START Source data

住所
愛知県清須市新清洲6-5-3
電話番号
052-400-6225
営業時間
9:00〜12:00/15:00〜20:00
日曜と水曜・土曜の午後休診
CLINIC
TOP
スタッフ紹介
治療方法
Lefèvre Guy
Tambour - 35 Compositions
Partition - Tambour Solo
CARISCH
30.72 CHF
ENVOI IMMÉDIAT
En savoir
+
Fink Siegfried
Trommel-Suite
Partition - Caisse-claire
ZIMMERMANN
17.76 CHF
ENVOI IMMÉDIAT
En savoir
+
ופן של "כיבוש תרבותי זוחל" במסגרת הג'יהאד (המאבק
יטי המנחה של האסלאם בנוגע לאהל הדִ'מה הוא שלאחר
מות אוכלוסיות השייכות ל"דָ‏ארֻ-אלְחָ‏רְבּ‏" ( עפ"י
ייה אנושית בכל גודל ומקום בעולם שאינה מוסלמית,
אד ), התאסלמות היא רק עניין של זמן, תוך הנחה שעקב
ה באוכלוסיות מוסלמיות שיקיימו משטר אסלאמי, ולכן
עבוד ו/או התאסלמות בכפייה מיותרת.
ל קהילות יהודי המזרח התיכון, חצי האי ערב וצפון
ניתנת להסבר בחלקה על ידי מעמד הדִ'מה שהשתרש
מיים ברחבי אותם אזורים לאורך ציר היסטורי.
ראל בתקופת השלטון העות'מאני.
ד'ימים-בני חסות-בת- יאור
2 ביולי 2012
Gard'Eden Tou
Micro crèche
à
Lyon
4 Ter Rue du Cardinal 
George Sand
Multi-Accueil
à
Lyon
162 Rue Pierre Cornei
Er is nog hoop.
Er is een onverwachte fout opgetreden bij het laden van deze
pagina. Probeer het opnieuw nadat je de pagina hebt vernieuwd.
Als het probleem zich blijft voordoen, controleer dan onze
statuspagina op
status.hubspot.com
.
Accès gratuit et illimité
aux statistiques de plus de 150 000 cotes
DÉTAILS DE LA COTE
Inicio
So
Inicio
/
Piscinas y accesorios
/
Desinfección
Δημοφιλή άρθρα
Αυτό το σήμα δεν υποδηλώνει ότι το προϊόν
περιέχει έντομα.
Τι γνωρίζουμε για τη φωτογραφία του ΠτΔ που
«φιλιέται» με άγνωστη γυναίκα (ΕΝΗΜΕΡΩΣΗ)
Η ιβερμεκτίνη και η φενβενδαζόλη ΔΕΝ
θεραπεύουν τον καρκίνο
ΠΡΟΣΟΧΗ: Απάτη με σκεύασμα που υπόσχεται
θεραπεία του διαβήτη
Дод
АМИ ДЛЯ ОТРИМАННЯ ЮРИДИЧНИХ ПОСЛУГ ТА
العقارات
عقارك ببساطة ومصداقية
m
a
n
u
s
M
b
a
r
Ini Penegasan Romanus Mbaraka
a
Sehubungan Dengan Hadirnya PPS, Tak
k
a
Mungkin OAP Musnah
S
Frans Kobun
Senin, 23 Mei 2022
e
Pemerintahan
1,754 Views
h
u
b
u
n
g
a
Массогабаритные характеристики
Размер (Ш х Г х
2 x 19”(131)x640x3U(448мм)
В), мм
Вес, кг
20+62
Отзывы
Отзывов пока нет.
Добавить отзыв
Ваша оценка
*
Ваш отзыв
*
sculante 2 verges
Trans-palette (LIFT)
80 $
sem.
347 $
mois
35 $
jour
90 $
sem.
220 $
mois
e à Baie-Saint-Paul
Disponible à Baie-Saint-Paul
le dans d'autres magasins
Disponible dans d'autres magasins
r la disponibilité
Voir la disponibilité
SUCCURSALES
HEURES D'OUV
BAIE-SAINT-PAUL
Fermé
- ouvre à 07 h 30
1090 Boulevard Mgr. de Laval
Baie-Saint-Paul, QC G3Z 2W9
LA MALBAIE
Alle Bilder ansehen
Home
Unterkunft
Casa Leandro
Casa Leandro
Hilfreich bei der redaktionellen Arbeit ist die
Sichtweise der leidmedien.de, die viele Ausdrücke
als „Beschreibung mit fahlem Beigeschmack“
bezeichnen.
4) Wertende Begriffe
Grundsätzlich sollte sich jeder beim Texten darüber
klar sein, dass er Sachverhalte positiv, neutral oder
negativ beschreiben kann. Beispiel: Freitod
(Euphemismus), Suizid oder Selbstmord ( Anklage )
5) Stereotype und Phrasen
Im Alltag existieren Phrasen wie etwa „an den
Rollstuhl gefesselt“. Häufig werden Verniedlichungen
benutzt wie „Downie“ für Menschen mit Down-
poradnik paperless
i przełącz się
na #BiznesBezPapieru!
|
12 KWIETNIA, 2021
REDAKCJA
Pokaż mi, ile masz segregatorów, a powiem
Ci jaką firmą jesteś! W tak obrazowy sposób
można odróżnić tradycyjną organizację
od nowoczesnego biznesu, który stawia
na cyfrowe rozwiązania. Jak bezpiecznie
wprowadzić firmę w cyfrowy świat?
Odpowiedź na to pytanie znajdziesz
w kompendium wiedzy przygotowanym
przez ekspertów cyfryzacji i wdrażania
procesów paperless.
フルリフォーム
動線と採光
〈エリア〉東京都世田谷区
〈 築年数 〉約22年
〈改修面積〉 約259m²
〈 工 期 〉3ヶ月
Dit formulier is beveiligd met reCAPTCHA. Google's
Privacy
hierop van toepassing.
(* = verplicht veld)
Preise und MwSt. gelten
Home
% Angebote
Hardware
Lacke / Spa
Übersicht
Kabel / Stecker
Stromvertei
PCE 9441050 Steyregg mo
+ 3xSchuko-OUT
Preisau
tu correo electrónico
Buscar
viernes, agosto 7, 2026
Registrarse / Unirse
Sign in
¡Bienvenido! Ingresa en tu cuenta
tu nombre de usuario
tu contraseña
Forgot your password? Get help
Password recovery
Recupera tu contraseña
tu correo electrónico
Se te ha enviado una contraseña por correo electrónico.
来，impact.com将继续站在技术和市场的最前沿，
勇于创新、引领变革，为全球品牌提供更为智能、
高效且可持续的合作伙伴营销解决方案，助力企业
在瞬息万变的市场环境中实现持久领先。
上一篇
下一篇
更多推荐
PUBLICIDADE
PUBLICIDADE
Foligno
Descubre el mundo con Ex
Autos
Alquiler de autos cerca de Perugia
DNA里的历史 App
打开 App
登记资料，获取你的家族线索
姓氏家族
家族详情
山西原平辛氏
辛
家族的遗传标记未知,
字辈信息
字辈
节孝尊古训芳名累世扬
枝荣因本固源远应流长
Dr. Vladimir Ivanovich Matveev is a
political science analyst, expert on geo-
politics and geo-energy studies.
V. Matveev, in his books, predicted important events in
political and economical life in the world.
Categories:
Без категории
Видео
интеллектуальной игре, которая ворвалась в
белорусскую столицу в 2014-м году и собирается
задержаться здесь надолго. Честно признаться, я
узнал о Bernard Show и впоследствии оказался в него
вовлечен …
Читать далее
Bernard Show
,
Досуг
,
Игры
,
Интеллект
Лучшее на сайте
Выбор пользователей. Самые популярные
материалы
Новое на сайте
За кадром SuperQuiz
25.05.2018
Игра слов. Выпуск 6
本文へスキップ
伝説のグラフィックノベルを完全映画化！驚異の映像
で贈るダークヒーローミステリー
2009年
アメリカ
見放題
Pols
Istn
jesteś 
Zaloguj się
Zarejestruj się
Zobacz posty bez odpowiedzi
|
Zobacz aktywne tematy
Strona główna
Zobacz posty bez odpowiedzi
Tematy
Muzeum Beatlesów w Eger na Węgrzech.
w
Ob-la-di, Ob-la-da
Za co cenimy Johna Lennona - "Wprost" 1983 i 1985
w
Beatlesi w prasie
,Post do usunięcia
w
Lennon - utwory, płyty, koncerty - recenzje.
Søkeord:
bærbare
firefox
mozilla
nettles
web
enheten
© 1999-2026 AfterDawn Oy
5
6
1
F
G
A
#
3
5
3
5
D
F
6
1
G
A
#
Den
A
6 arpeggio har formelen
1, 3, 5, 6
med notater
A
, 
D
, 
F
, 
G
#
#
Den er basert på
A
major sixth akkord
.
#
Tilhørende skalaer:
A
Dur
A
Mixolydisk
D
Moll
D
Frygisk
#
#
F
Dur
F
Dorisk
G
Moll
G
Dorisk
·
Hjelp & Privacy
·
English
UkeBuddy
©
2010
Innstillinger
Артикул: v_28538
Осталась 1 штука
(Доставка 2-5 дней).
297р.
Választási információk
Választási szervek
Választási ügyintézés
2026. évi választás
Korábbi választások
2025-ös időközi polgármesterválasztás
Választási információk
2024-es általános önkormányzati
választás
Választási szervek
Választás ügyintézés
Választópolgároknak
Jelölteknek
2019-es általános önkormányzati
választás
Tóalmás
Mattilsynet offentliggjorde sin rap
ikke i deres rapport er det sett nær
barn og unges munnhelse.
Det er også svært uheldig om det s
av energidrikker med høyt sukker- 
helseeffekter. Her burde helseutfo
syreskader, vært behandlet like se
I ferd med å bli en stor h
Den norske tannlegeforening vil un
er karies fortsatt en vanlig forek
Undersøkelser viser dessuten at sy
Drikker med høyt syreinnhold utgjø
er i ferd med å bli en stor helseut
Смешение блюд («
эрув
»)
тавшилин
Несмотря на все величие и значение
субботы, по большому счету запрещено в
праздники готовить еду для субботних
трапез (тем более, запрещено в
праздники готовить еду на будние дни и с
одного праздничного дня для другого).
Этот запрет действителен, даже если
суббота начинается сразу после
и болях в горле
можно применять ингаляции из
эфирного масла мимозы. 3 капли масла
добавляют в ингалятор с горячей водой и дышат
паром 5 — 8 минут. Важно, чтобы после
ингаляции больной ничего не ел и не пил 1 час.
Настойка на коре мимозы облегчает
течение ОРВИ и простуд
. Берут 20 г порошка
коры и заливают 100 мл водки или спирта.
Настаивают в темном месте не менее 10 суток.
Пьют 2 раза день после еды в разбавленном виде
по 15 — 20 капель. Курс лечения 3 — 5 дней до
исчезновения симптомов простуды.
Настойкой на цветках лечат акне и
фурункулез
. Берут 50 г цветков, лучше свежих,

END Source data

**Task statement:**
Copy everything from the start of the records down to the line containing "ל קהילות יהודי", swapping "ENVOI IMMÉDIAT" for "EN STOCK" and leaving all else unchanged.

**Completed exercise:**
住所
愛知県清須市新清洲6-5-3
電話番号
052-400-6225
営業時間
9:00〜12:00/15:00〜20:00
日曜と水曜・土曜の午後休診
CLINIC
TOP
スタッフ紹介
治療方法
Lefèvre Guy
Tambour - 35 Compositions
Partition - Tambour Solo
CARISCH
30.72 CHF
EN STOCK
En savoir
+
Fink Siegfried
Trommel-Suite
Partition - Caisse-claire
ZIMMERMANN
17.76 CHF
EN STOCK
En savoir
+
ופן של "כיבוש תרבותי זוחל" במסגרת הג'יהאד (המאבק
יטי המנחה של האסלאם בנוגע לאהל הדִ'מה הוא שלאחר
מות אוכלוסיות השייכות ל"דָ‏ארֻ-אלְחָ‏רְבּ‏" ( עפ"י
ייה אנושית בכל גודל ומקום בעולם שאינה מוסלמית,
אד ), התאסלמות היא רק עניין של זמן, תוך הנחה שעקב
ה באוכלוסיות מוסלמיות שיקיימו משטר אסלאמי, ולכן
עבוד ו/או התאסלמות בכפייה מיותרת.
ל קהילות יהודי המזרח התיכון, חצי האי ערב וצפון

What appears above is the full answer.